News Release

Plazek's plastics: Pitt professor honored for materials research

Donald Plazek named fellow of American Chemical Society's polymer division

Grant and Award Announcement

University of Pittsburgh

Donald J. Plazek

image: Plazek, emeritus professor of materials science and engineering in the University of Pittsburgh's School of Engineering, has been selected as a 2006 Fellow of the American Chemical Society Division of Polymeric Materials: Science and Engineering. view more 

Credit: American Chemical Society

Donald J. Plazek, emeritus professor of materials science and engineering in the University of Pittsburgh's School of Engineering, has been selected as a 2006 Fellow of the American Chemical Society (ACS) Division of Polymeric Materials: Science and Engineering (PMSE). The purpose of the fellows program is to honor select PMSE members who have made significant contributions to the science and engineering of polymeric, or plastic, materials.

Plazek studies the relationship between polymers' structure and function. He is well known for his work on polymers' "viscoelastic" behavior. Viscoelastic materials behave like elastic solids (silly putty) at low temperatures and viscous liquids (honey) at high temperatures.

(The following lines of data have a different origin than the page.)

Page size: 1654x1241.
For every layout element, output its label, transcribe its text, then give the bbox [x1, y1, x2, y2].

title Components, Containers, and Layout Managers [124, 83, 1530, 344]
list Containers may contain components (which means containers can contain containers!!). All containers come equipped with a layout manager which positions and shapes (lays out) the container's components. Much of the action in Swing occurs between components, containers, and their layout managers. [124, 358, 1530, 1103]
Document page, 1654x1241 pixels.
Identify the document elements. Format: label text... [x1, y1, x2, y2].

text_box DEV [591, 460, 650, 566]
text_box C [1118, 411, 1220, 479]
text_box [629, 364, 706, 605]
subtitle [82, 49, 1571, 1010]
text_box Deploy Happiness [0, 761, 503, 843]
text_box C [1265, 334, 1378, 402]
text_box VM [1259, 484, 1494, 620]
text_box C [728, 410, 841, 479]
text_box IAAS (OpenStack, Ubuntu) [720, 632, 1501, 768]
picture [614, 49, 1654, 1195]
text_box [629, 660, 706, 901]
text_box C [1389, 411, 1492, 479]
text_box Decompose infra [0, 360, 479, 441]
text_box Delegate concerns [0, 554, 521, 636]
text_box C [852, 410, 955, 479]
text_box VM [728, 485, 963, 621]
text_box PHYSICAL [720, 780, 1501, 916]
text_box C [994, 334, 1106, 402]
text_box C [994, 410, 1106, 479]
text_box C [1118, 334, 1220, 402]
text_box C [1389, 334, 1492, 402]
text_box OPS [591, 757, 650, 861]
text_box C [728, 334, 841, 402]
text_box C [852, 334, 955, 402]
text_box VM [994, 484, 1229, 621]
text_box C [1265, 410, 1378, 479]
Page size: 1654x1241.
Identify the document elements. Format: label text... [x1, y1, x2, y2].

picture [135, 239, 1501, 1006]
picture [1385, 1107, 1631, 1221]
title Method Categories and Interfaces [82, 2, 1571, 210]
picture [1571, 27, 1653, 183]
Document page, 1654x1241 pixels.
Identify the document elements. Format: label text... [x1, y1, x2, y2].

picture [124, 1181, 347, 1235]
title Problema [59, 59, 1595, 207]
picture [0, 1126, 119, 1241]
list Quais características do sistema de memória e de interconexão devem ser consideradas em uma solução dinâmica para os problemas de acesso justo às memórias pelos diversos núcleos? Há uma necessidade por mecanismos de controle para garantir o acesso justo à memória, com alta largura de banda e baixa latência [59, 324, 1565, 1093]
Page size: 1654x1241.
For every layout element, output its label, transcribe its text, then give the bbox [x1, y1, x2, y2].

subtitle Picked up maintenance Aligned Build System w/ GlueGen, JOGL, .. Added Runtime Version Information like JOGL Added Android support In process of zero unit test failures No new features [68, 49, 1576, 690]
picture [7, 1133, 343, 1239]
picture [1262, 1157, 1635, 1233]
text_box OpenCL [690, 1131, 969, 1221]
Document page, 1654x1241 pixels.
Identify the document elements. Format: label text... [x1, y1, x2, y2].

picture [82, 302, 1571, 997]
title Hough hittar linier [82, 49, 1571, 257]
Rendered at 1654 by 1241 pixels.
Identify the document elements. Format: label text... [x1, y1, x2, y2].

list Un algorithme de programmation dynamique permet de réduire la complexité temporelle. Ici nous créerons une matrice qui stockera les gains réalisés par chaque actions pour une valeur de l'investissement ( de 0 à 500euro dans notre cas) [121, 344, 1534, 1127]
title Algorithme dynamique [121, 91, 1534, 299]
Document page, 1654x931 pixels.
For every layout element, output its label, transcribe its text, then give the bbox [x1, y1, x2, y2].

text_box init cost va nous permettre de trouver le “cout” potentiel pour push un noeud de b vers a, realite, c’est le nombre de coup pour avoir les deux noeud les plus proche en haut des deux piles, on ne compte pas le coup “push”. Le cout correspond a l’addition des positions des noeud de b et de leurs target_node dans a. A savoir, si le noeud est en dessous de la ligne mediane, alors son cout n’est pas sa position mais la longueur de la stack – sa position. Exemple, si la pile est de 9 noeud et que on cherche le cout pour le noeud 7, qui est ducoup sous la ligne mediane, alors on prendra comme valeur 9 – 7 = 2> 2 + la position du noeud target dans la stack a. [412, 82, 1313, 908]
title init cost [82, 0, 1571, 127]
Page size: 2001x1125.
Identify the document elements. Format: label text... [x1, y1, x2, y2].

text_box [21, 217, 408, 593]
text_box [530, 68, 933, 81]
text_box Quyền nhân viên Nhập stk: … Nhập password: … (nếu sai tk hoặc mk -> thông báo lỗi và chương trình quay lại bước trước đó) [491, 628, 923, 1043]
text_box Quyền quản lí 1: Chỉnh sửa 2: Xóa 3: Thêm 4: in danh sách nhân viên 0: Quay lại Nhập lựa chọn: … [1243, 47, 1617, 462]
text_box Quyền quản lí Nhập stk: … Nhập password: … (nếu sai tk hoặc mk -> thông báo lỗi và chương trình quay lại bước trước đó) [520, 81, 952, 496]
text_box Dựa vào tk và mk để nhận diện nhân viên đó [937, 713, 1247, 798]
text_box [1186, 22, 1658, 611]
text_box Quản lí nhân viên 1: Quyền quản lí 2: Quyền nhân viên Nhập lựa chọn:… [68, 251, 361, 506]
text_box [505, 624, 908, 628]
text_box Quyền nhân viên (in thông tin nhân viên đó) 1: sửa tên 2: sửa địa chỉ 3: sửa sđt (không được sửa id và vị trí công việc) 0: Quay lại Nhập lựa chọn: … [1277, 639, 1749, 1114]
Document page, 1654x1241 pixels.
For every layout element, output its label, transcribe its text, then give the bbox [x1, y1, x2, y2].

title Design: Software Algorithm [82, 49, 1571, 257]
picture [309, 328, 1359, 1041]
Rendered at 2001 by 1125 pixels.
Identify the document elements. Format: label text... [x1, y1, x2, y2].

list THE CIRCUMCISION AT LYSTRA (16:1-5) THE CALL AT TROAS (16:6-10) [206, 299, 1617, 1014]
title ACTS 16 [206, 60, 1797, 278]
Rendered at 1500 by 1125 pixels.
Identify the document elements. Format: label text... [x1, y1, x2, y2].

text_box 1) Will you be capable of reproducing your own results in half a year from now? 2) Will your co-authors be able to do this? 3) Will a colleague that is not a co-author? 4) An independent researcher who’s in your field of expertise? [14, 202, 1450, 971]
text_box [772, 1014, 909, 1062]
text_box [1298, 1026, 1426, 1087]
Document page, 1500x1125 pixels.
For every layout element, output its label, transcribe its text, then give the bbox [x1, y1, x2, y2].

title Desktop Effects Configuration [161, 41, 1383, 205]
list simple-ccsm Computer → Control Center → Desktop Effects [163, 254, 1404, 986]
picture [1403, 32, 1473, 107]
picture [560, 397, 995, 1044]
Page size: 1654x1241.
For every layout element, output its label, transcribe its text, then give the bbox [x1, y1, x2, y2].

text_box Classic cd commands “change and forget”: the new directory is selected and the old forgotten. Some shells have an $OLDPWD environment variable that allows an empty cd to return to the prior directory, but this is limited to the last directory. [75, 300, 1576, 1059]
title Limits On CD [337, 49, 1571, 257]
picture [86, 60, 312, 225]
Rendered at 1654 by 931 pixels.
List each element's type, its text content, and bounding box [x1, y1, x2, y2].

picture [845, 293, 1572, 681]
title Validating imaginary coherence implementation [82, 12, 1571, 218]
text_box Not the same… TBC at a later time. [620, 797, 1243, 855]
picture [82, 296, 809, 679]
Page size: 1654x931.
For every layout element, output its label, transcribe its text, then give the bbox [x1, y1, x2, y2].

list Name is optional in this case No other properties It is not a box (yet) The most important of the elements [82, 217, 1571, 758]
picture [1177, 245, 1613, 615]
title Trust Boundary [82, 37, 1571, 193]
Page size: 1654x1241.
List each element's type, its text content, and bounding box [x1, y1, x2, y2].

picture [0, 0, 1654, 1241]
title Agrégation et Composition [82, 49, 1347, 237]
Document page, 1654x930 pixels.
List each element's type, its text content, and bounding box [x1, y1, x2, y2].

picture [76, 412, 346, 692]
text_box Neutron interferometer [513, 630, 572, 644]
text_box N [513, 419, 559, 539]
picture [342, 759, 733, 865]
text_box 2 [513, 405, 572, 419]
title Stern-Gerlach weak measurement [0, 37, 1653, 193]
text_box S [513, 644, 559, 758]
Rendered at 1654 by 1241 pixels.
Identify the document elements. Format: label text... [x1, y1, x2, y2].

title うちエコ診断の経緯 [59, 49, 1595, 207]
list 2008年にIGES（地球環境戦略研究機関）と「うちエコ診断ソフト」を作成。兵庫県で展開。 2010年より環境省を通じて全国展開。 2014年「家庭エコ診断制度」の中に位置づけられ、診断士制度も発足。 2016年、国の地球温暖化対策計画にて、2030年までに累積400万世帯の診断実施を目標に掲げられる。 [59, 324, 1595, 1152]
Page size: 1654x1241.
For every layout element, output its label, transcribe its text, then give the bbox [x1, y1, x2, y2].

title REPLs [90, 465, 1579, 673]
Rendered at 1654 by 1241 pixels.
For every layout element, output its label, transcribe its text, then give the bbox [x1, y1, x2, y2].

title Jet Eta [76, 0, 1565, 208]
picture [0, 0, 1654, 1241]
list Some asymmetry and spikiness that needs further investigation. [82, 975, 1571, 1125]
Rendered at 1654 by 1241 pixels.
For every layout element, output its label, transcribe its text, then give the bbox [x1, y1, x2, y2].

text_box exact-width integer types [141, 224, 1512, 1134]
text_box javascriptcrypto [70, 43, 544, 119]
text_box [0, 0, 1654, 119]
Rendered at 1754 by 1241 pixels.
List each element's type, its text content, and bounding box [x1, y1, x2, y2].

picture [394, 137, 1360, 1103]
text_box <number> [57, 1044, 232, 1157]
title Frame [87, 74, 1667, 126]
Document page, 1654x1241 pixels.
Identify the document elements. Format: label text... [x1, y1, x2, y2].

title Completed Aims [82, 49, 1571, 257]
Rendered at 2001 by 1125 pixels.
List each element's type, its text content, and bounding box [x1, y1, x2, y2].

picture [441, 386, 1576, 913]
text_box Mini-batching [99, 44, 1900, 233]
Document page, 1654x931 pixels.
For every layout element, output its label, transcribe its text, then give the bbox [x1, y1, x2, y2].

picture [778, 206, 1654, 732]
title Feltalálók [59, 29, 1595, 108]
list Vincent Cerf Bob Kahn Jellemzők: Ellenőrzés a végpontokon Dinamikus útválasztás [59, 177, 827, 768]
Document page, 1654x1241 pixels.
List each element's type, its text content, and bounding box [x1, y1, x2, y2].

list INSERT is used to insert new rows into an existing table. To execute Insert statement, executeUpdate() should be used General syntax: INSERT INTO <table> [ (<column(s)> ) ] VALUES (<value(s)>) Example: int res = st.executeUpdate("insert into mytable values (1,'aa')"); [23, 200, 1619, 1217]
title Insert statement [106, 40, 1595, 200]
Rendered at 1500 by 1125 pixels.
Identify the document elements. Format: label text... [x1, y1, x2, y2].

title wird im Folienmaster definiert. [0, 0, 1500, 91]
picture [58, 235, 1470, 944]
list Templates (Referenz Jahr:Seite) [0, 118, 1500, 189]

After receiving the Ph.D. degree in 1957 from the University of Wisconsin, Plazek spent nine years as a fellow in independent research at the Mellon Institute of Pittsburgh. In 1967, he joined Pitt's Department of Metallurgical and Materials Engineering (now the Department of Materials Science and Engineering), where he became a professor in 1975 and emeritus professor in 1993. He has served as an associate editor of Rubber Chemistry and Technology and as a member of the advisory board of the Journal of Polymer Science Part B: Polymer Physics, and has authored more than 150 publications.

Plazek's many honors and awards include the George Stafford Whitby Award from the Rubber Division of the ACS and the Society of Rheology's Bingham Medal. A member of the ACS and a fellow of the American Physics Society, he has held fellowships at the University of Glasgow and Kyoto University.